Althaf menggelengkan kepalanya membuat Shabiya hanya menghela nafas pelan.

****

"

Mas mau sarapan apa?"tanya Shabiya ketika sudah sampai dapur, dengan Althaf yang setia mengekor di belakangnya.

"Nasi goreng aja."jawab Althaf.

"yaudah Mas duduk di kursi aja, biar Shabiya yang masak."

"gak, mas mau bantuin kamu. Sekalian ajarin Mas Masak."

"Tapi kata Mama Mas jago masak."

"Mas udah lupa cara masak, lagi pula kamu istri Mas jadi kamu yang akan buat masakan enak untuk Mas."Ucap Althaf membuat Shabiya merona.

Shabiya kini memulai masakannya dengan Althaf yang setia membantunya mulai dari mengiris sayuran membantu Shabiya mencuci peralatan yang kotor.
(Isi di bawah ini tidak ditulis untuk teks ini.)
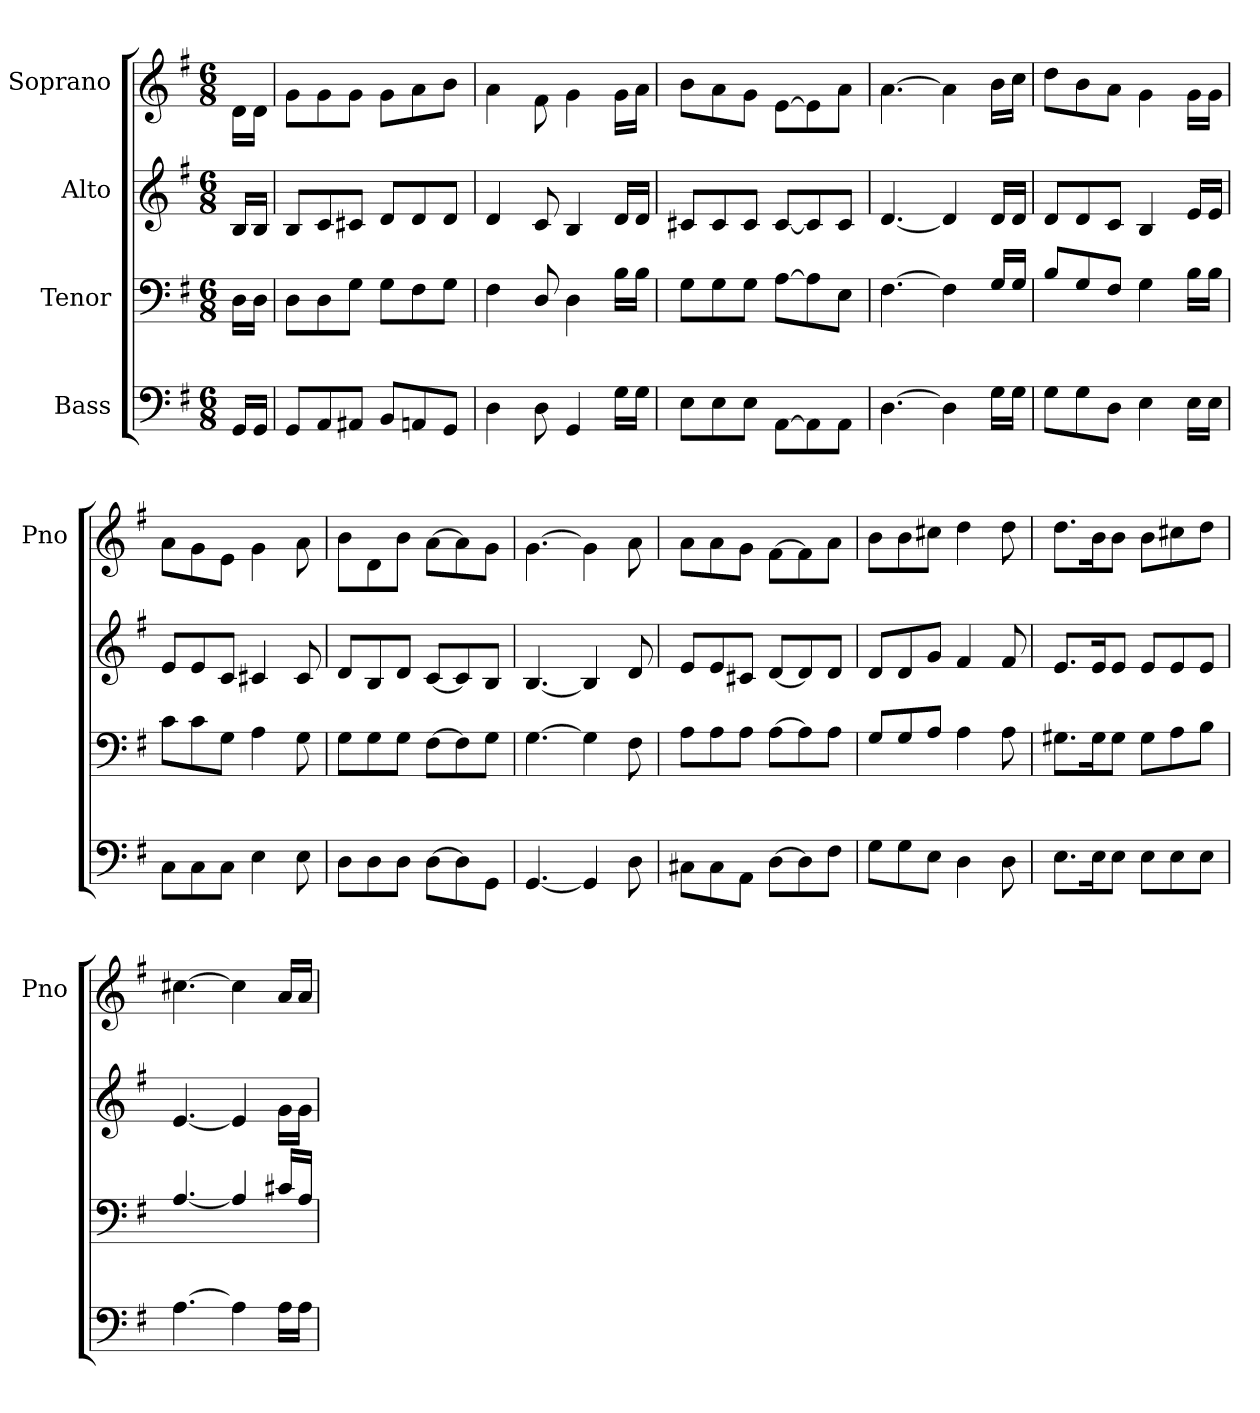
**kern	**kern	**kern	**kern
*part4	*part3	*part2	*part1
*staff4	*staff3	*staff2	*staff1
*I"Bass	*I"Tenor	*I"Alto	*I"Soprano
*	*	*	*I'Pno
*clefF4	*clefF4	*clefG2	*clefG2
*k[f#]	*k[f#]	*k[f#]	*k[f#]
*G:	*G:	*G:	*G:
*M6/8	*M6/8	*M6/8	*M6/8
=	=	=	=
16GG/LL	16D\LL	16B/LL	16d\LL
16GG/JJ	16D\JJ	16B/JJ	16d\JJ
=	=	=	=
8GG/L	8D\L	8B/L	8g\L
8AA/	8D\	8c/	8g\
8AA#X/J	8G\J	8c#X/J	8g\J
8BB/L	8G\L	8d/L	8g\L
8AAn/	8F#\	8d/	8a\
8GG/J	8G\J	8d/J	8b\J
=	=	=	=
4D\	4F#\	4d/	4a\
8D\	8D/	8c/	8f#\
4GG/	4D\	4B/	4g\
16G\LL	16B\LL	16d/LL	16g\LL
16G\JJ	16B\JJ	16d/JJ	16a\JJ
=	=	=	=
8E\L	8G\L	8c#X/L	8b\L
8E\	8G\	8c#/	8a\
8E\J	8G\J	8c#/J	8g\J
[8AA\L	[8A\L	[8c#/L	[8e\L
8AA\]	8A\]	8c#/]	8e\]
8AA\J	8E\J	8c#/J	8a\J
=	=	=	=
[4.D\	[4.F#\	[4.d/	[4.a\
4D\]	4F#\]	4d/]	4a\]
16G\LL	16G/LL	16d/LL	16b\LL
16G\JJ	16G/JJ	16d/JJ	16cc\JJ
=	=	=	=
8G\L	8B/L	8d/L	8dd\L
8G\	8G/	8d/	8b\
8D\J	8F#/J	8c/J	8a\J
4E\	4G\	4B/	4g\
16E\LL	16B\LL	16e/LL	16g\LL
16E\JJ	16B\JJ	16e/JJ	16g\JJ
=	=	=	=
8C\L	8c\L	8e/L	8a\L
8C\	8c\	8e/	8g\
8C\J	8G\J	8c/J	8e\J
4E\	4A\	4c#X/	4g\
8E\	8G\	8c#/	8a\
=	=	=	=
8D\L	8G\L	8d/L	8b\L
8D\	8G\	8B/	8d\
8D\J	8G\J	8d/J	8b\J
[8D\L	[8F#\L	[8c/L	[8a\L
8D\]	8F#\]	8c/]	8a\]
8GG\J	8G\J	8B/J	8g\J
=	=	=	=
[4.GG/	[4.G\	[4.B/	[4.g\
4GG/]	4G\]	4B/]	4g\]
8D\	8F#\	8d/	8a\
=	=	=	=
8C#X\L	8A\L	8e/L	8a\L
8C#\	8A\	8e/	8a\
8AA\J	8A\J	8c#X/J	8g\J
[8D\L	[8A\L	[8d/L	[8f#\L
8D\]	8A\]	8d/]	8f#\]
8F#\J	8A\J	8d/J	8a\J
=	=	=	=
8G\L	8G/L	8d/L	8b\L
8G\	8G/	8d/	8b\
8E\J	8A/J	8g/J	8cc#X\J
4D\	4A\	4f#/	4dd\
8D\	8A\	8f#/	8dd\
=	=	=	=
8.E\L	8.G#X\L	8.e/L	8.dd\L
16E\K	16G#\K	16e/K	16b\K
8E\J	8G#\J	8e/J	8b\J
8E\L	8G#\L	8e/L	8b\L
8E\	8A\	8e/	8cc#X\
8E\J	8B\J	8e/J	8dd\J
=	=	=	=
[4.A\	[4.A/	[4.e/	[4.cc#X\
4A\]	4A/]	4e/]	4cc#\]
16A\LL	16c#X/LL	16g\LL	16a/LL
16A\JJ	16A/JJ	16g\JJ	16a/JJ
=	=	=	=
*-	*-	*-	*-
Ternyata Althaf bukan pria seperti yang di bayangkannya dulu. Batin Shabiya.

"Sini biar Shabiya aja. Mas duduk sana, ini masakannya udah matang."

Tapi Althaf menggeleng dan tetap kukuh ingin membantu Shabiya.

Melihat itu Shabiya hanya tersenyum tipis. Tapi Ketika ia ingin meraih gelas untuk di letakakannya ke meja tiba tiba penglihatannya buram dan Shabiya merasakan ada cairan yang mengalir dari hidungnya, Shabiya segera mengusapnya sebelum Althaf menyadarinya.

"Wah akhirnya selesai semua."seru Altahf senang dan menghampiri Shabiya.

"Ayo makan, Mas udah lapar!"ajak Althaf.

"Mas makan duluan aja. Shabiya mau ke kamar sebentar."pamit Shabiya.

"Mas ditinggal sendiri?"rajuk Althaf.

"Bentar aja kok Mas nanti Shabiya temenain Mas makan kok."tenang Shabiya.

"tapi suapin Mas ya?"

Shabiya mengangguk dengan senyum tipisnya. Ketika ia hendak beranjak lagi lagi penglihtannya menjadi buram, kepalanya semakin pening. Tapi Shabiya tetap melangkah mengabaikan rasa sakit di kepanya. Tapi usaha nya gagal ketika ia merasa telah ambruk.